I think of myself as an avid swimmer, but somehow I let sixteen months lapse between laps. When the pool in town closed for summer maintenance in July 2010, I filled the void with jogging and cycling. Then I got consumed with work and comforted myself with a few too many Starbucks scones. You think horizontal stripes make you look fat? Try strutting by the pool in a Speedo. I stayed away.
I’m back down to my ideal weight and decided to get back in the pool today. As I drove into town, I prepped myself with positive self talk. You’re gonna suck. But you’re supposed to suck. That’s what happens when you lounge for a year and a half. Those scones aren’t even tasty! Okay, well, that’s as cheery as I could muster. I fell back into every sports scenario of my childhood.
Long before the confusion over my sexual identity chipped away at my self-esteem, my athletic shortcomings tormented me. (For many of us, there seems to be a link.) Dreams of becoming an NHL hockey star were put on ice after two seasons in which I scored a single goal—one of those flukes for which we berate Luongo—and had learned nothing other than remembering to take off my skate guards before stepping onto the rink.
My father tried to teach me how to throw a football, but I whined too much. “Why do they make it so hard to hold? Did they really kill a pig for this?”
Baseball was okay, I suppose, until they took away the t-ball stand and got a harder ball. You’re throwing that awfully close to where I’m standing. I’m going to duck. I did learn to hit the ball over the fence, but I had the wrong sport...tennis, not baseball. (I loved running off to search for the tennis ball, getting sidetracked by chestnuts and clover patches. Heck, if I ever found a four-leafer, all my luck would turn around.)
In P.E., we always lined up against the wall for picking teams. Even though I knew the drill, I wilted a little more each time the final picks came down to me and Mary Novakovich. I’m not religious, but I feel compelled to say God bless Mary. Without her, there wouldn’t have been any suspense. Or hope.
I tried to rationalize my athletic ineptitude. I skipped a grade and, due to a late birthday, was nearly two years younger than many classmates. Of course, the argument proved faulty when we stuck around after school to play soccer with the younger kids. I was picked dead last every time. I don’t remember, but I’m guessing Mary had piano lessons...or a macramé project to finish.
Eventually, my sports deficiencies collided with my awkwardness toward the same sex and locker rooms and gyms became my personal hell. Moving to Texas, where every school had an athletic director and a sizable stadium with lights, things only got worse. There was a hierarchy: football, basketball, baseball, track,...and, not that it mattered but, everything else. I spent two weeks in regular P.E. with guys who’d failed a few grades and didn’t own sneakers. Escaped by signing up for the swim team. I sucked, but it was an individual sport so, as long as the coach kept me off the relays—and, yes, she did—I didn’t have to worry about letting other people down.

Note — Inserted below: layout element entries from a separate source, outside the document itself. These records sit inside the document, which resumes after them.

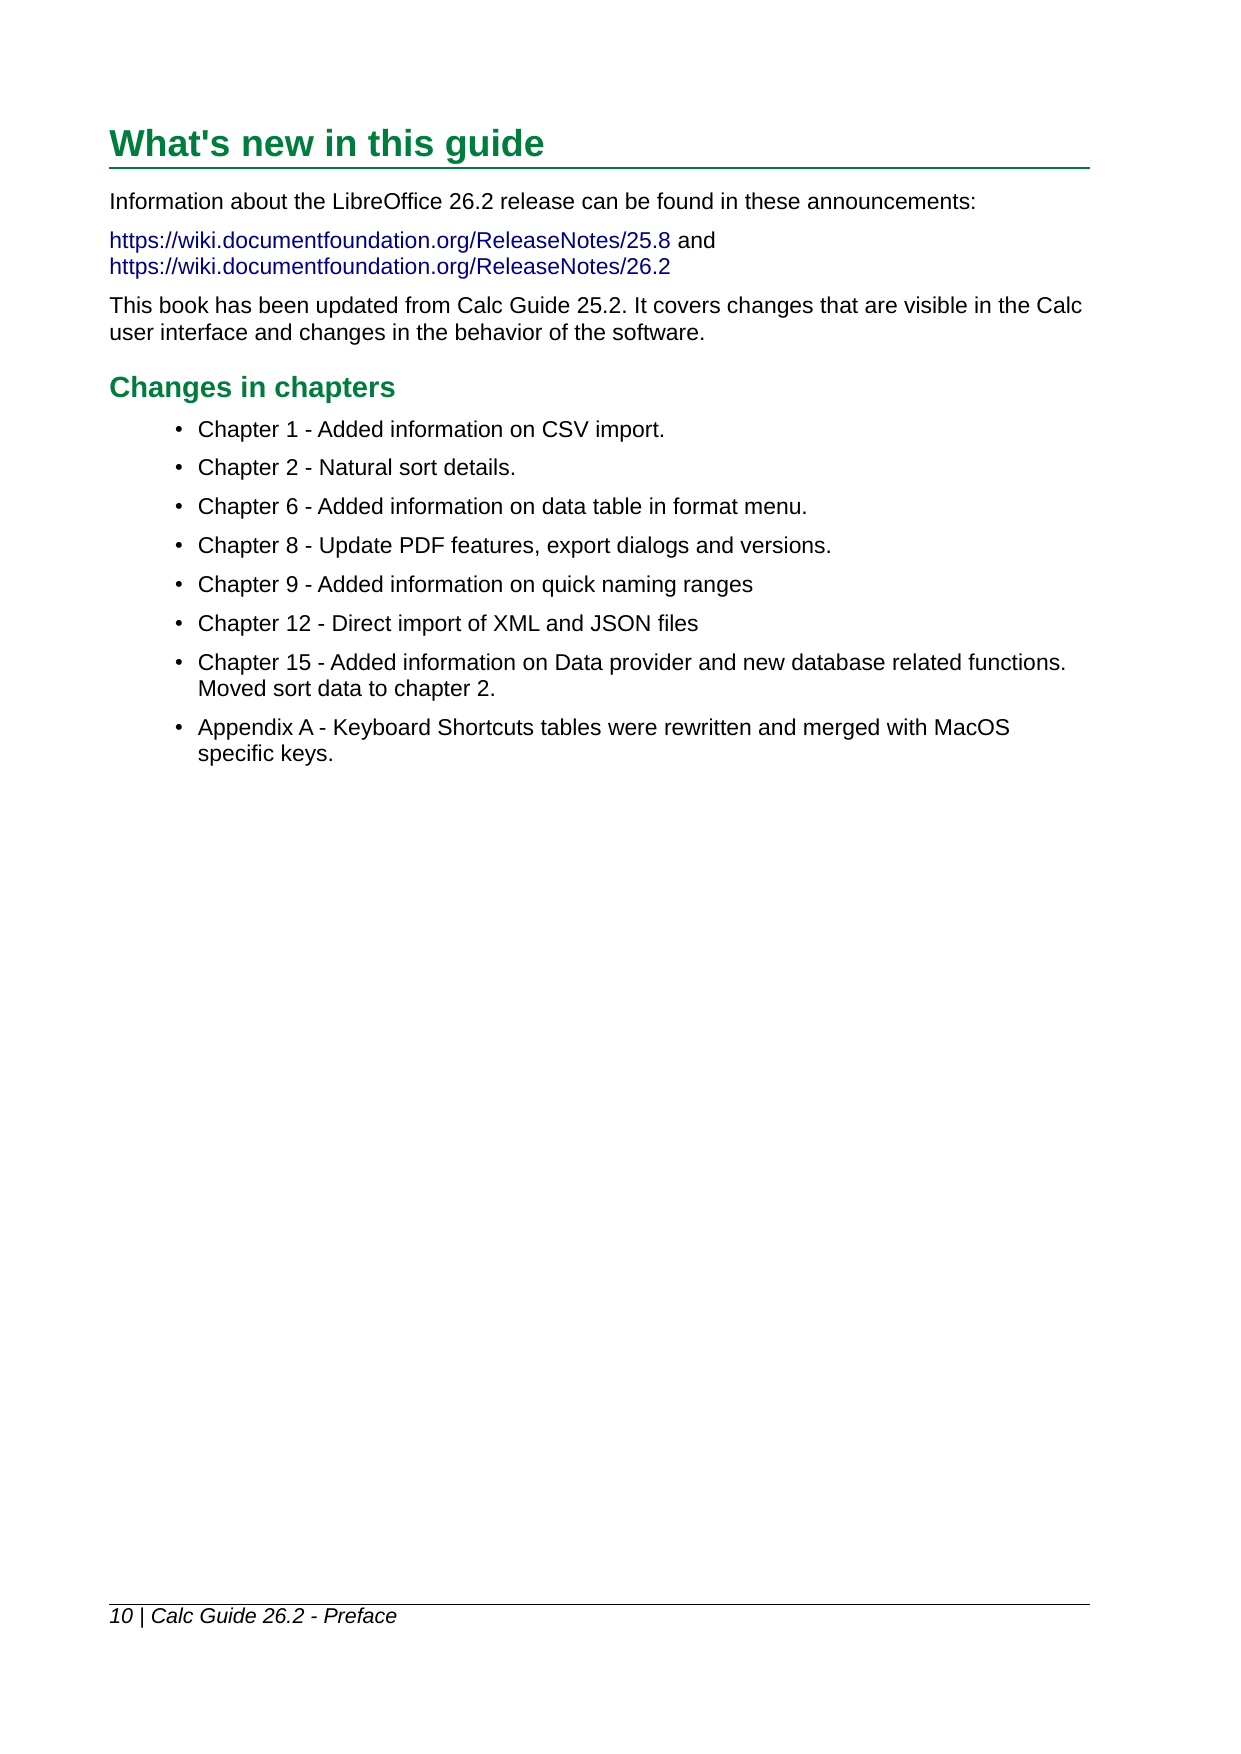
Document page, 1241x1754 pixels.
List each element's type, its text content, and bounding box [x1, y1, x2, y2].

list Chapter 15 - Added information on Data provider and new database related functions. Moved sort data to chapter 2. [183, 649, 1090, 701]
list Chapter 12 - Direct import of XML and JSON files [183, 610, 1090, 636]
text This book has been updated from Calc Guide 25.2. It covers changes that are visible in the Calc user interface and changes in the behavior of the software. [109, 292, 1090, 345]
list Chapter 1 - Added information on CSV import. [183, 416, 1090, 442]
subtitle What's new in this guide [109, 121, 1090, 167]
list Chapter 8 - Update PDF features, export dialogs and versions. [183, 532, 1090, 558]
text https://wiki.documentfoundation.org/ReleaseNotes/25.8 and https://wiki.documentfoundation.org/ReleaseNotes/26.2 [109, 227, 1090, 279]
list Appendix A - Keyboard Shortcuts tables were rewritten and merged with MacOS specific keys. [183, 714, 1090, 767]
list Chapter 2 - Natural sort details. [183, 454, 1090, 481]
text Information about the LibreOffice 26.2 release can be found in these announcements: [109, 188, 1090, 214]
list Chapter 6 - Added information on data table in format menu. [183, 493, 1090, 519]
subtitle Changes in chapters [109, 369, 1090, 403]
list Chapter 9 - Added information on quick naming ranges [183, 571, 1090, 597]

Still, I get anxious whenever I walk into a new gym and even when I sign up for a gay sports program. The past is hard to shake. Jumping back in the pool today was important. There were three fit men my age and we had two lanes to share. When I used to swim regularly, I often had a lane to myself. I certainly didn’t want company as I struggled with my form and endurance.
Fortunately, the other cardio work I’ve been doing helped. I took a few extra breaks, but I swam three kilometers and lapped the other swimmers many times. The stranger part was that one of the men chatted with me after the swim. Oh, he’s one of those talkers who probably converses with the microwave when his wife heads out for groceries. But the topic of conversation threw me. He talked to me like I was a jock. He thought I should be doing triathlons, asked me about running distances and then recommended that I try a cycling track in Burnaby.
One part of the above bears repeating: He talked to me like I was a jock. Me?! There was no sarcasm in his voice, no audience in the background to snicker. I flashed back to fourth grade, Mary folding her arms, glaring at the captains through her thick glasses. On that day, she was second to last. I glanced down at my untied shoelace, waiting that infinite second before Steven Miller begrudgingly called my name. Yes, I’d be the clear weak spot for Red Rover. The memory sticks even when circumstances change.